Oracle alleged that PWGSC’s actions after the contract was awarded amounted to sole-source procurements and therefore were in violation of trade agreements. Oracle claimed that PWGSC improperly accepted the delivery of software that was not bid and that did not meet the mandatory requirements of the RFP, in that it was not commercially available or publicly announced before the bid closing date. Oracle also argued that PWGSC wrongly issued certain task authorizations to the successful bidder, Sierra Systems Group Inc. (Sierra), and thereby violated the terms of the RFP.
The factual background was that PWGSC had issued an RFP for the CMSS and awarded it to Sierra. A component of the RFP involved the provision of software, including Microsoft Dynamics CRM 2011. However, after the contract was awarded, PWGSC issued amendments to the contract to purchase additional licenses and maintenance and support services. It also authorized Sierra to install the CMSS, among other things. Oracle eventually learned that Sierra actually provided PWGSC with Microsoft Dynamics CRM 2013 instead of the 2011 version, and launched its Complaint.

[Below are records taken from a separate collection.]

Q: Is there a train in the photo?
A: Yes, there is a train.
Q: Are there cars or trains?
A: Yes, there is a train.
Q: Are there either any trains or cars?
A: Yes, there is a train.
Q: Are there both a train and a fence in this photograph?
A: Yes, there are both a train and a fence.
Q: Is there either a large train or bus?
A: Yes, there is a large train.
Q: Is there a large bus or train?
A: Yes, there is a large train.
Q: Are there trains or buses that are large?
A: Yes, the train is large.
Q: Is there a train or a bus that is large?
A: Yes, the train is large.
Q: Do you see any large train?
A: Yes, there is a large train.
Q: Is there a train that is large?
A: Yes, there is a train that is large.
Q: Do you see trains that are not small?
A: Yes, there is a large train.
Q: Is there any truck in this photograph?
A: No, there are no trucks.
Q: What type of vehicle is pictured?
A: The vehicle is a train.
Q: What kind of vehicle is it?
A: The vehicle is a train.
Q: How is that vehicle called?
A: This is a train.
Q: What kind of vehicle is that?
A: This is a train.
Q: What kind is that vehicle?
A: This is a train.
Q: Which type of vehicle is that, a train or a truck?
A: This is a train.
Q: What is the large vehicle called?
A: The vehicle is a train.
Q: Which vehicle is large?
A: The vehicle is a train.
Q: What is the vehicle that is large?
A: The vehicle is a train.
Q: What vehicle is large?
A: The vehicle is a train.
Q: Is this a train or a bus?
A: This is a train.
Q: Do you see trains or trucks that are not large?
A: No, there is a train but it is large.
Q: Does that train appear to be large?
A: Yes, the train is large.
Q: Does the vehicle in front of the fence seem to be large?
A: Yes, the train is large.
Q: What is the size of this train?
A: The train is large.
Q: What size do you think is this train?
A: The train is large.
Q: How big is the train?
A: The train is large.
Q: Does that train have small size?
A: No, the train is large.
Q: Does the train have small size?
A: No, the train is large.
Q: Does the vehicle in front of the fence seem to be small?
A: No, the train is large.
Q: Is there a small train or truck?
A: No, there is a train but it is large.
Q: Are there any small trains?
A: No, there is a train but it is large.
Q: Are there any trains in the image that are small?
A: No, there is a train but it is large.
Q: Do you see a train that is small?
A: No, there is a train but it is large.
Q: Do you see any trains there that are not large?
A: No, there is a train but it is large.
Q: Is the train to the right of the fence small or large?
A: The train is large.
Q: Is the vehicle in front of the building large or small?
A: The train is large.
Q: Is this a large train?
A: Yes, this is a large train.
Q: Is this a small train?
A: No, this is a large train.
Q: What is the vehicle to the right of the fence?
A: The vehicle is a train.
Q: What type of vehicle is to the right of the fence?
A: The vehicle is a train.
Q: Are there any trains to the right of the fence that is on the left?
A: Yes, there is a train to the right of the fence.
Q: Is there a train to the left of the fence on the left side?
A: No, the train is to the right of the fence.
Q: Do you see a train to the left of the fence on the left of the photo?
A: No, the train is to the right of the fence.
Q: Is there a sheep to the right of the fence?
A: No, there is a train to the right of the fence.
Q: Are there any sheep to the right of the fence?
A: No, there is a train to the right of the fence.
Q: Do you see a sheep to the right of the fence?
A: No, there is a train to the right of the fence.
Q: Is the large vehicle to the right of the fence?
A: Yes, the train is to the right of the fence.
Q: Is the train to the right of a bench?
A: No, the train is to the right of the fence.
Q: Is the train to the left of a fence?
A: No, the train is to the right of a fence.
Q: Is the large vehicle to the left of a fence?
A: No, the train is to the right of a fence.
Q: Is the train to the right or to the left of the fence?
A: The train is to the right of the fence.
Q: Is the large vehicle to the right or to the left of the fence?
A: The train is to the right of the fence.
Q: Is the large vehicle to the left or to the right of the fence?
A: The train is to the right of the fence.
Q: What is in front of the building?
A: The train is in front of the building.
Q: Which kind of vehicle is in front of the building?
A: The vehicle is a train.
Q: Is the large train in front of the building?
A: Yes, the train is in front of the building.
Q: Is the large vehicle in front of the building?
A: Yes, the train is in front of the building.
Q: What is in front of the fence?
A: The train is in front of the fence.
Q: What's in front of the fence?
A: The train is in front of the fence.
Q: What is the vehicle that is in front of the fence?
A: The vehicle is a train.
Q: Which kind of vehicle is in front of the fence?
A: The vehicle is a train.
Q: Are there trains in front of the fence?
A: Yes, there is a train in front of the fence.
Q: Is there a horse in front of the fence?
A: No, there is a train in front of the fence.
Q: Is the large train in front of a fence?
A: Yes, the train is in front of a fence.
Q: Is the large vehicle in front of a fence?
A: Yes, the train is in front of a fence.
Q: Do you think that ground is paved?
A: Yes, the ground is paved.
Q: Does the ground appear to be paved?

Oracle alleged that the 2013 version of the software was not bid and did not meet the mandatory requirements of the RFP. It was not “commercially available” or “publicly announced” before the bid closing date (which were both mandatory requirements of software in the RFP) but only became available six months, and publicly announced two months, after the bid closing date. Oracle alleged that PWGSC could not accept the 2013 version because it was a completely different or new product from what Sierra had bid.
The CITT found that the 2013 version was not new or different from what Sierra had bid. It was simply an upgrade or improvement; it was “Microsoft Dynamics CRM 2011 plus upgrades.” The RFP required the winning bidder to provide all updates, upgrades, versions and improvements of the software throughout the life of the contract. Had Sierra originally delivered the 2011 version to PWGSC, it would have been required to provide any and all upgrades and improvements eventually. “Stated another way, on the basis of the terms of the RFP, PWGSC was fully entitled to expect and require delivery of Microsoft Dynamics CRM 2011 in its most up-to-date incarnation and, therefore, in the form of Microsoft Dynamics CRM 2013 at the time of contract performance.” The RFP included a guarantee against obsolescence of what it was procuring for a requisite period. Sierra complied with this obligation. PWGSC therefore accepted precisely what had been requested for in the RFP and there was no basis for this ground of Complaint.
The CITT further concluded that there was no factual basis for Oracle’s second Complaint. It dismissed Oracle’s Complaint in whole and awarded PWGSC $2,750 for its costs in defending the Complaint.